Will the other members of the P5+1 club that joined the deal between Barack Obama and Iran put together a new deal that will keep Donald Trump in the fold? Reuters reports that the closest allies of the United States will present the White House with a “package” to preserve theJoint Comprehensive Plan of Action (JCPOA). It’s not really a new deal as much as it is a set of parallel steps, to which Iran may or may not agree:

Western envoys said Britain, Germany and France were nearing a package to put to Donald Trump to try and persuade him to save the Iran nuclear agreement, even as Tehran poured more scorn on the U.S. president, dismissing him as a “tradesman”. …

Russia, China, Germany, Britain and France, who all signed the accord with Iran and the United States, are determined to save the deal, seeing it as the best way to stop Iran developing a nuclear bomb.

Western envoys told Reuters on Wednesday that three months of meetings behind closed doors were culminating in a package of separate measures that could be taken against Iran in the hope they would satisfy Trump while keeping the nuclear deal intact.

“This is about convincing President Trump, it’s not a new deal with Iran,” a senior European Union diplomat said.

Trump has been pushing to trash the Iran deal since he first started campaigning for president. The fact that he has not yet taken any steps to do so leaves an opening for renegotiation in some fashion, which Trump has demanded and which Rex Tillerson thought he could get, until the string ran out on him. With Tillerson out, our European partners must have gotten nervous about what would come next — and hence, have begun to float a side deal rather than demand a complete renegotiation.

Will that work? It might have already succeeded, Adam Kredo reported yesterday at the Free Beacon. According to congressional sources, the Trump administration has already conceded on allowing Iran to continue developing medium-range ballistic missiles, and more concessions may be coming:

The Trump administration is poised to legitimize Iran’s ballistic missile program, granting the Islamic Republic the ability to produce and test a series of missiles capable of striking Israel, according to those familiar with U.S. concessions during ongoing talks over the future of the landmark Iran nuclear deal.

After weeks of pressure from European countries, senior Trump administration officials handling the talks are said to have conceded to a demand that Iran only restrict ballistic missile activity to its longer range missiles, leaving untouched its mammoth arsenal of short-range and medium-range missiles that could easily hit Israel and other Middle Eastern nations. …

In addition to the relaxed restrictions of Iran’s missile program, European leaders and Iran deal supporters are urging the president to accept a basket of so-called fixes to the deal that Iran deal experts and administration insiders say falls far short of President Trump’s original demands. This reversal in the negotiating position of the United States could result in Trump deciding to wholly abandon the nuclear deal.

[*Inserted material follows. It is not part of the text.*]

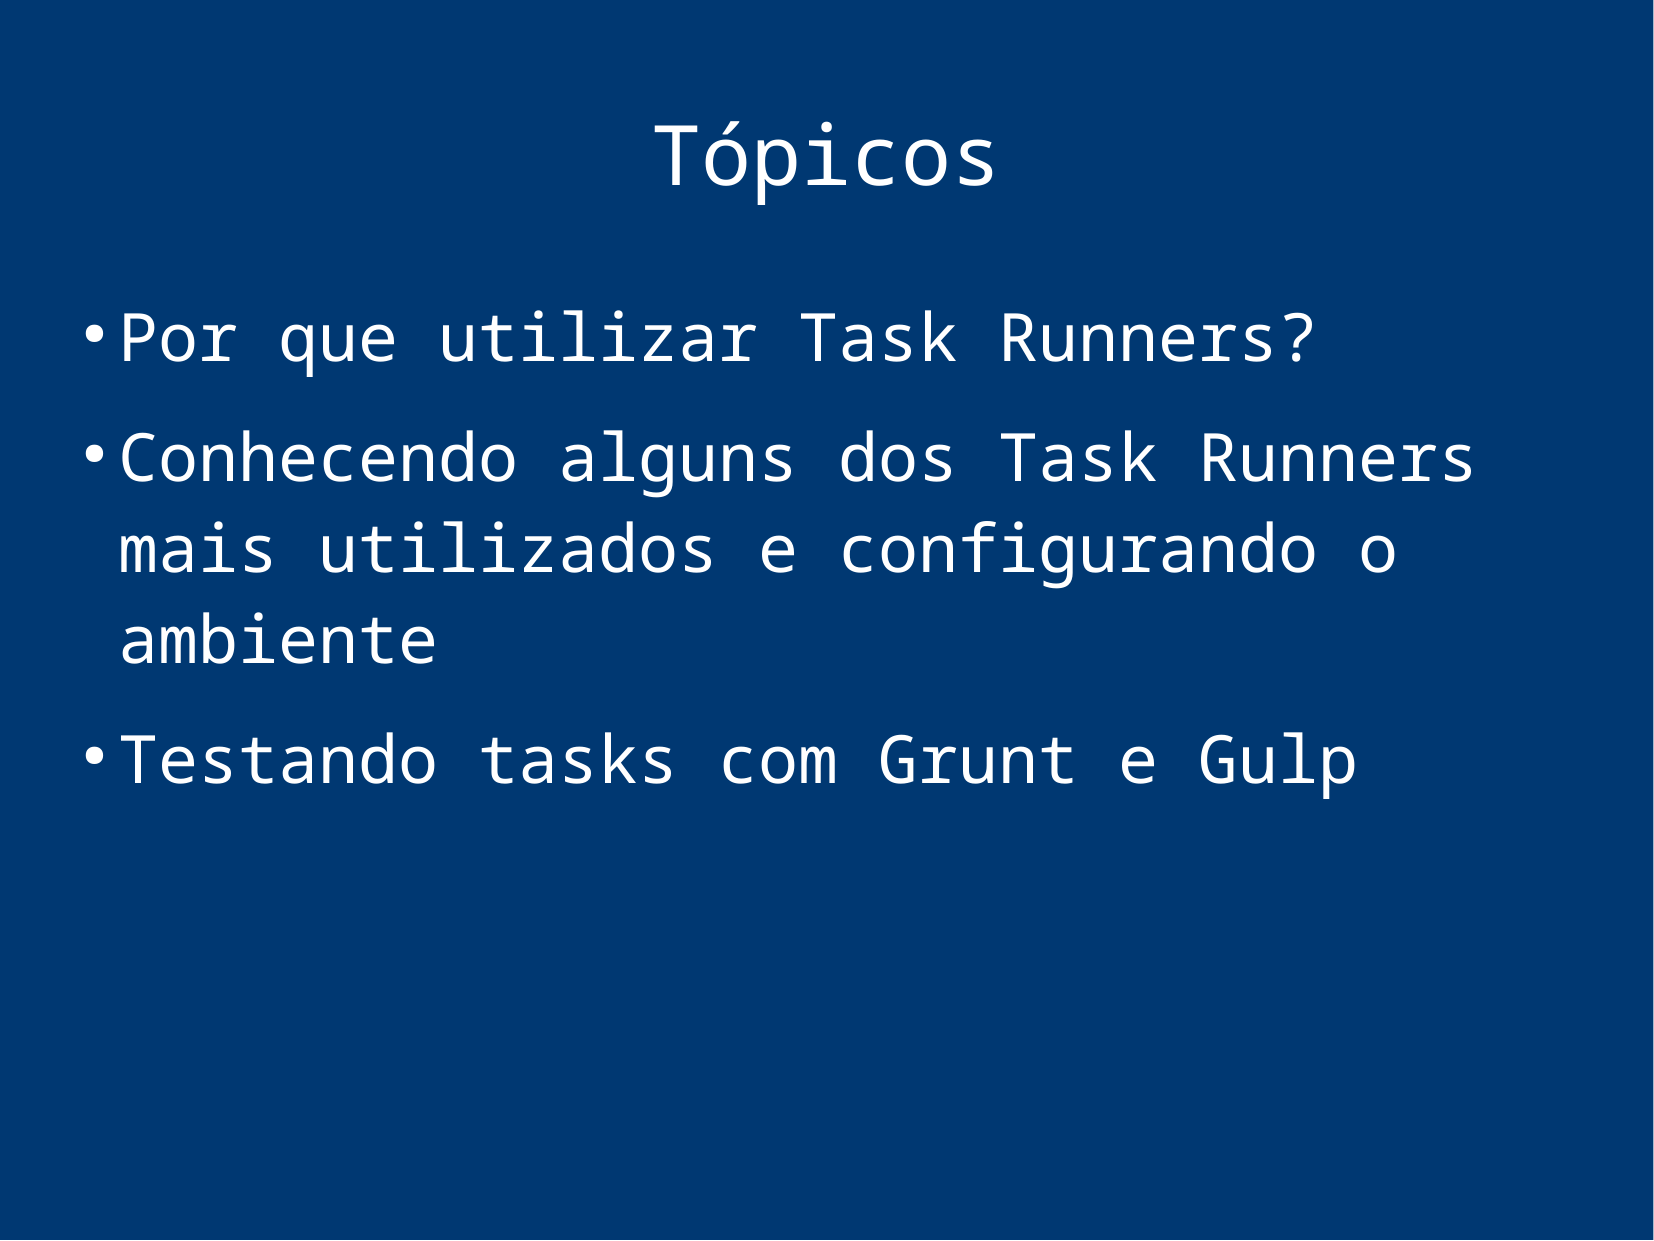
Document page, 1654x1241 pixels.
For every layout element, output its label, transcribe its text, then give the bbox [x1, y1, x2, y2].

list Por que utilizar Task Runners? Conhecendo alguns dos Task Runners mais utilizados e configurando o ambiente Testando tasks com Grunt e Gulp [82, 290, 1571, 1010]
title Tópicos [82, 49, 1571, 257]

Don’t bet on that outcome. If Trump can score a deal that even marginally improves the status quo, he can claim a win without having to risk a war or an open nuclear arms race. It’s the same with other deals that Trump wanted renegotiated, such as NAFTA and even NATO at one time. Trump demands that other stakeholders offer concessions for his continued good graces while describing the existing relationships as “terrible” and “the worst.” Any concessions then become a win and gives him evidence of being better at it than his predecessors. Even if that’s a low bar, and on the Iran deal it certainly is, Trump’s more likely to quit while he’s ahead.

The Europeans know this too, which is why they’re scrambling for a parallel deal that will give Trump some of what he wants. But they’re also underscoring the need for Trump to remain the JCPOA in order to maintain credibility for negotiating new side agreements. In an otherwise friendly speech to the joint session of Congress, French president Emmanuel Macron directly demanded that the US stick to its word on the JCPOA just as France will do:

Note well, though, that Macron follows the quote in ABC’s tweet with this, emphasis mine: “But what I want to do — and what we decided together with your president — is that we can work on a more comprehensive deal addressing all these concerns.” Sounds like Europe may have a deal with Trump already. The question will be whether our European partners can deliver Iranian agreement and compliance to any new deals between the mullahs and a “tradesman.”